MATERIAL PROVIDED section start

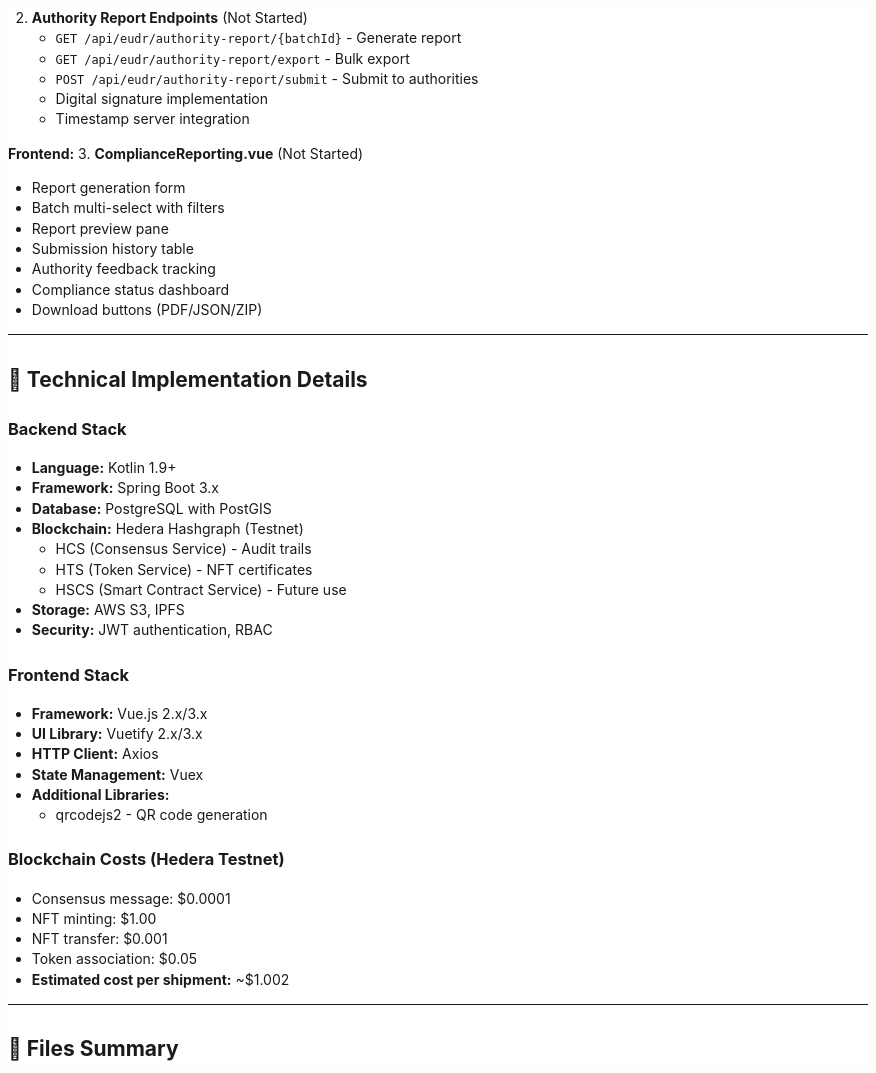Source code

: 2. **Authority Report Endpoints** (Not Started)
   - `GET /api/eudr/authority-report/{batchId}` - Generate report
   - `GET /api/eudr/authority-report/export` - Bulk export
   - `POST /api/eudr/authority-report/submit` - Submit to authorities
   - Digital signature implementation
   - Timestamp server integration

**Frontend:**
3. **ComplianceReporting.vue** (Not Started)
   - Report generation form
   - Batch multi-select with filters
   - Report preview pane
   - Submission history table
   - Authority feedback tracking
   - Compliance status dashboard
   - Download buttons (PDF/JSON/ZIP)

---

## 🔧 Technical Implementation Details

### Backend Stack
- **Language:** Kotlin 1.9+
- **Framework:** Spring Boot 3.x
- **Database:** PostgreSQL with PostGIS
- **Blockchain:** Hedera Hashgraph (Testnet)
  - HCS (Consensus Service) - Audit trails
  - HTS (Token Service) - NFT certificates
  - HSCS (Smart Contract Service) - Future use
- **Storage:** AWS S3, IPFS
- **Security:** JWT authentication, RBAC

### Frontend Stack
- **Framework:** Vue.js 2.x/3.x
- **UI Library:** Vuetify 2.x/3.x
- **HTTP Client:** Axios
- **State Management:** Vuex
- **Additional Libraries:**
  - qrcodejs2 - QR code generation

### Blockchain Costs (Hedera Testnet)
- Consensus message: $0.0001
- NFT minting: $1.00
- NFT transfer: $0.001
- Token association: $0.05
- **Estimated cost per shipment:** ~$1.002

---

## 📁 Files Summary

MATERIAL PROVIDED section end
MATERIAL PROVIDED section start

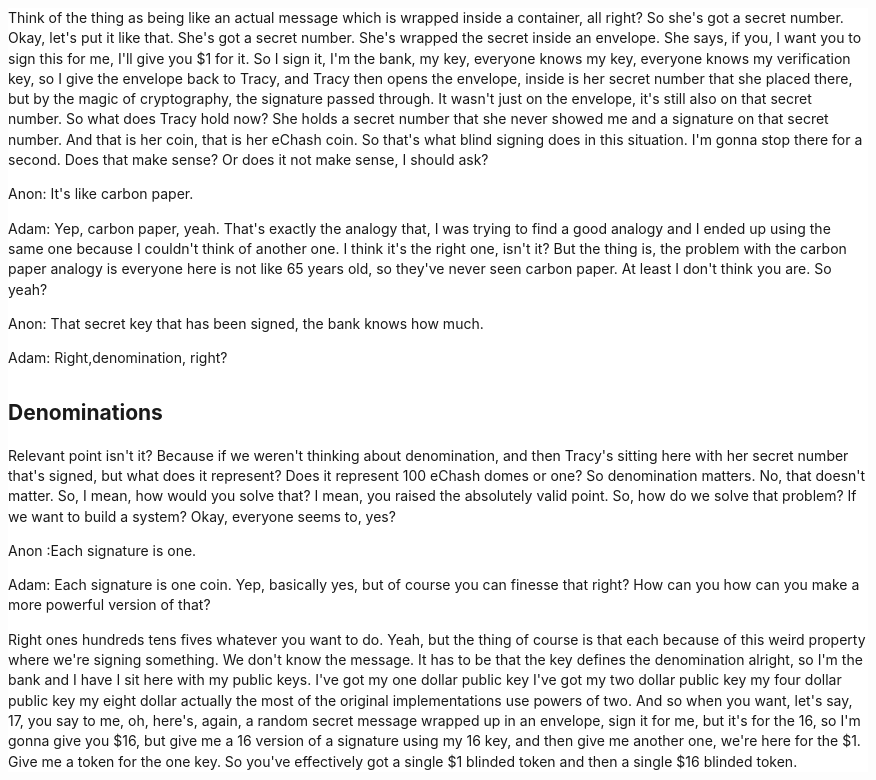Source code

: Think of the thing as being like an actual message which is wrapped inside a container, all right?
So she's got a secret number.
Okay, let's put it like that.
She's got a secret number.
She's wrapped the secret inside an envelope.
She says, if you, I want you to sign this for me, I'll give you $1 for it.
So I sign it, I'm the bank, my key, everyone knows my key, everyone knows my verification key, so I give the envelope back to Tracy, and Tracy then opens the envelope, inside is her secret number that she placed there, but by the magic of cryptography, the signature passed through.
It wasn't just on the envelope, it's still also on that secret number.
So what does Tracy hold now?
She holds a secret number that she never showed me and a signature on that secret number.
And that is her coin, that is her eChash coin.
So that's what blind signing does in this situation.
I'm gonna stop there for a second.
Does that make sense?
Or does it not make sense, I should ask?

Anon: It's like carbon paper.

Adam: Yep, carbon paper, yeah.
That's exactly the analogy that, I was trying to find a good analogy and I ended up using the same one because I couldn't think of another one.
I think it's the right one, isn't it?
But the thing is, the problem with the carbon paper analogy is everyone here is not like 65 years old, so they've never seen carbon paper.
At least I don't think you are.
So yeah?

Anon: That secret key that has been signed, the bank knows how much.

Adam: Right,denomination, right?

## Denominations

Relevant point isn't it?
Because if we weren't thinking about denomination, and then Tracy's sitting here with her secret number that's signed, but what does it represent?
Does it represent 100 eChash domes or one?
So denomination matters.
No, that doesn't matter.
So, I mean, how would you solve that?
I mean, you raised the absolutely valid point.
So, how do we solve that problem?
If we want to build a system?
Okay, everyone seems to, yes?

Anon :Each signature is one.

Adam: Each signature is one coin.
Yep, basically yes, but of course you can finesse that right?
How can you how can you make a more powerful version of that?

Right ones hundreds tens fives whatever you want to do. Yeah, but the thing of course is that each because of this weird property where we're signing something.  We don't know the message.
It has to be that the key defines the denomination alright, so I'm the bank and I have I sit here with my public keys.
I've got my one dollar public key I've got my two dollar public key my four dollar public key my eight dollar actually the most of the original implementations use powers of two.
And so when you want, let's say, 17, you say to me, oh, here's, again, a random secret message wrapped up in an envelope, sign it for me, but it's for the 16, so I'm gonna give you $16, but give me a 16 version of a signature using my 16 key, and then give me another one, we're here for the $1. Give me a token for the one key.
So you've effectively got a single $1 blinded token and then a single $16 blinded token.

MATERIAL PROVIDED section end
MATERIAL PROVIDED section start

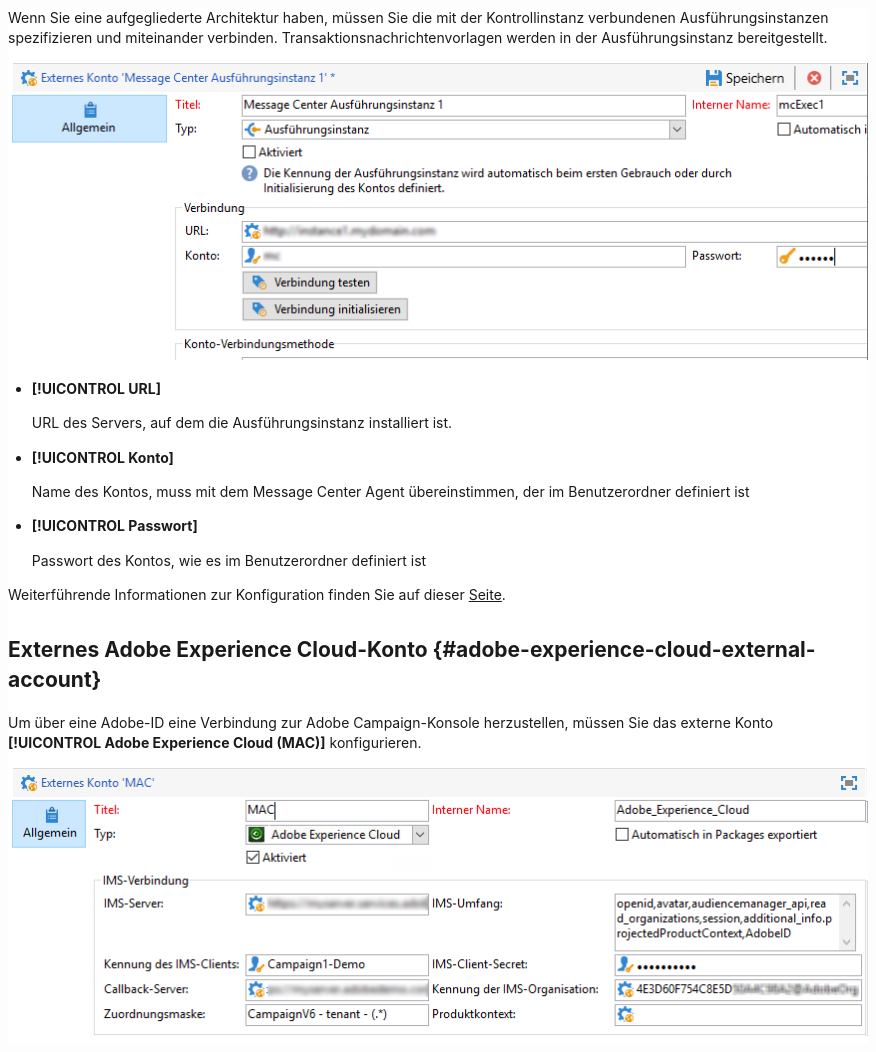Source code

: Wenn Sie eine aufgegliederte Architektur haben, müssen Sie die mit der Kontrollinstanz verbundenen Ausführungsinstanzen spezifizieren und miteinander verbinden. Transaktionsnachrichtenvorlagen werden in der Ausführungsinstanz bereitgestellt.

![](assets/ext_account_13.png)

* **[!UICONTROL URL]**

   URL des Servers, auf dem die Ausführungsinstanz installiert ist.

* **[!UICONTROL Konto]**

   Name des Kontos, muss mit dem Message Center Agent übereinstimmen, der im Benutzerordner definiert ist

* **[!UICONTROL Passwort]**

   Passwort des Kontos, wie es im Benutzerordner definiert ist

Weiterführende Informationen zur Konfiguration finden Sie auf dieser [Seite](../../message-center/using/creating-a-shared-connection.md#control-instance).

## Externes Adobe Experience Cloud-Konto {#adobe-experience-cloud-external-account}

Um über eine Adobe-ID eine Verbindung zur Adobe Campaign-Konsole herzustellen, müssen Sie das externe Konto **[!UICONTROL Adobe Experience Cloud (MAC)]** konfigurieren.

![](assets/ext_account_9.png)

MATERIAL PROVIDED section end

**TASK REQUIREMENTS**
Please make an exact copy of the lines above from the line with "- Compliance status dashboard" through the line with "## 📁 Files Summary", both ends included.

**YOUR RESPONSE**
   - Compliance status dashboard
   - Download buttons (PDF/JSON/ZIP)

---

## 🔧 Technical Implementation Details

### Backend Stack
- **Language:** Kotlin 1.9+
- **Framework:** Spring Boot 3.x
- **Database:** PostgreSQL with PostGIS
- **Blockchain:** Hedera Hashgraph (Testnet)
  - HCS (Consensus Service) - Audit trails
  - HTS (Token Service) - NFT certificates
  - HSCS (Smart Contract Service) - Future use
- **Storage:** AWS S3, IPFS
- **Security:** JWT authentication, RBAC

### Frontend Stack
- **Framework:** Vue.js 2.x/3.x
- **UI Library:** Vuetify 2.x/3.x
- **HTTP Client:** Axios
- **State Management:** Vuex
- **Additional Libraries:**
  - qrcodejs2 - QR code generation

### Blockchain Costs (Hedera Testnet)
- Consensus message: $0.0001
- NFT minting: $1.00
- NFT transfer: $0.001
- Token association: $0.05
- **Estimated cost per shipment:** ~$1.002

---

## 📁 Files Summary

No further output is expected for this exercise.